Monday 23 August 2010

A Cabinet of Curiosities

I love these images. This has a passing resemblance to mine.



This article explains it well:

The Cabinet of Curiosities

Wunderkammern or “Wonder-Chambers”: Forerunners of Modern-Day Museums


Dec 14, 2006 Suzanne Hill

Wunderkammern fostered the Renaissance craze to assemble strange, frivolous, yet aesthetic personal collections.

In the past, new scientific discoveries, strange finds, and striking pieces of original artwork were greeted with awe and wonder. It became popular during the Renaissance to build a "cabinet of curiosities" to display a private collection of art and natural objects of which the owner was extremely proud. These groups of objects were at first housed in an actual cabinet or ornate piece of furniture, known as Wunderkammern or Wunderkabinetts. They are simultaneously pieces of furniture and the collections of items within them.

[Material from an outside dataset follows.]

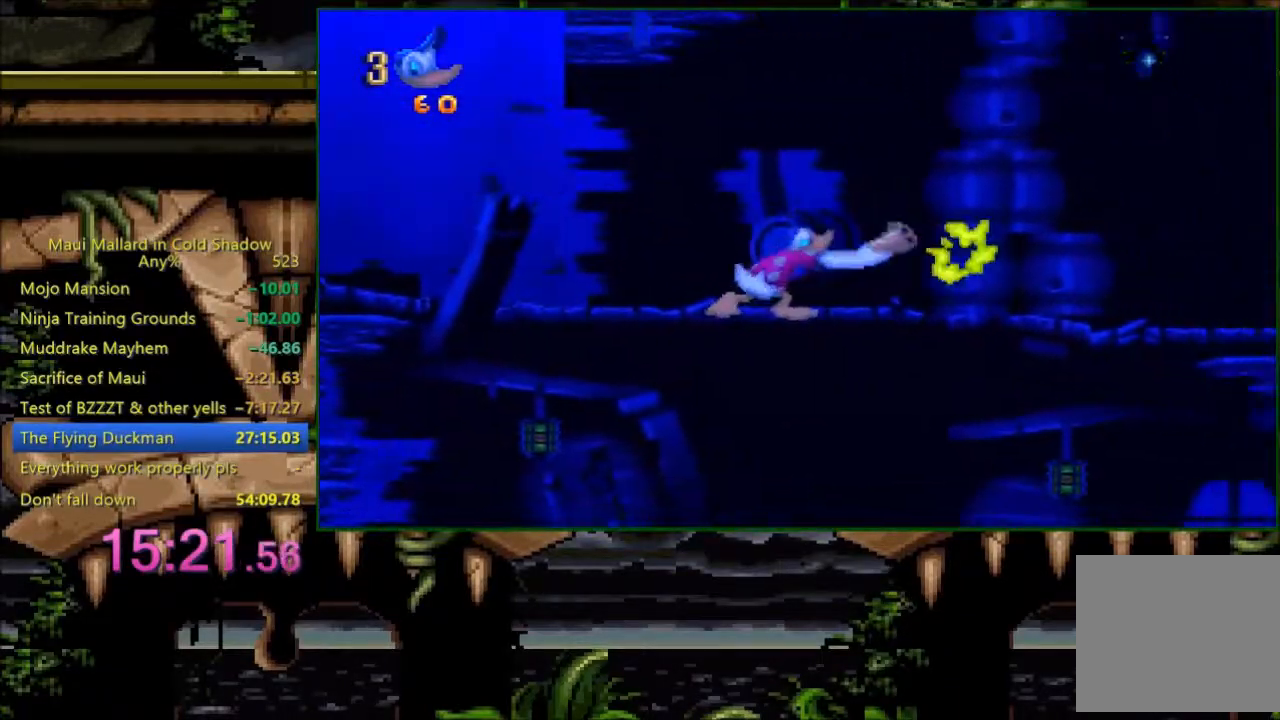
{"buttons": ["X", "DPAD_RIGHT"], "events": [[100, "DPAD_RIGHT", "down"], [183, "DPAD_RIGHT", "up"], [200, "DPAD_LEFT", "down"], [433, "DPAD_LEFT", "up"], [483, "DPAD_RIGHT", "down"], [500, "X", "down"]]}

In the exhibits of these early Wunderkammern, owners might display strange, beautiful, mysterious, and precious marvels like starfish, monkey teeth, alligator skins, phosphorescent minerals, Indian canoes, Egyptian figurines, and “unicorn tails.” Rich art patrons would display their new art acquisitions in the intimate backdrop of a prized spot in an ornate carved cabinet. At Kensington castle, Sir Walter Cope is said to have displayed, “holy relics from a Spanish ship; earthen pitchers and porcelain from China; a Madonna made of feathers; a back-scratcher; a Javanese costume, Arabian coats; the horn and tail of a rhinoceros; the baubles and bells of Henry VIII's fool; and a Turkish emperor's golden seal.” The collections demonstrated manmade wonders and the diversity of God’s creations as well as a fascination with new scientific approaches to the study of natural phenomena. Each collection’s commitment to miscellany dependended on the idiosyncratic interests of the collector.

Ole Worm
For example, Ole Worm, personal physician to King Christian IV of Denmark, assembled a fascinating collection that ranged from fossils to preserved plants, bones, tortoise shells, and any manner of curiosity. Much of these objects he collected during his extensive travels. Today the Georg Laue gallery in Munich recreates the Renaissance cabinet with many rare curiosities and objects made of exotic materials like coral, ivory, rhinoceros horn, chamois horn, rare woods, silver, gold, and semiprecious stones like rock crystal and serpentine.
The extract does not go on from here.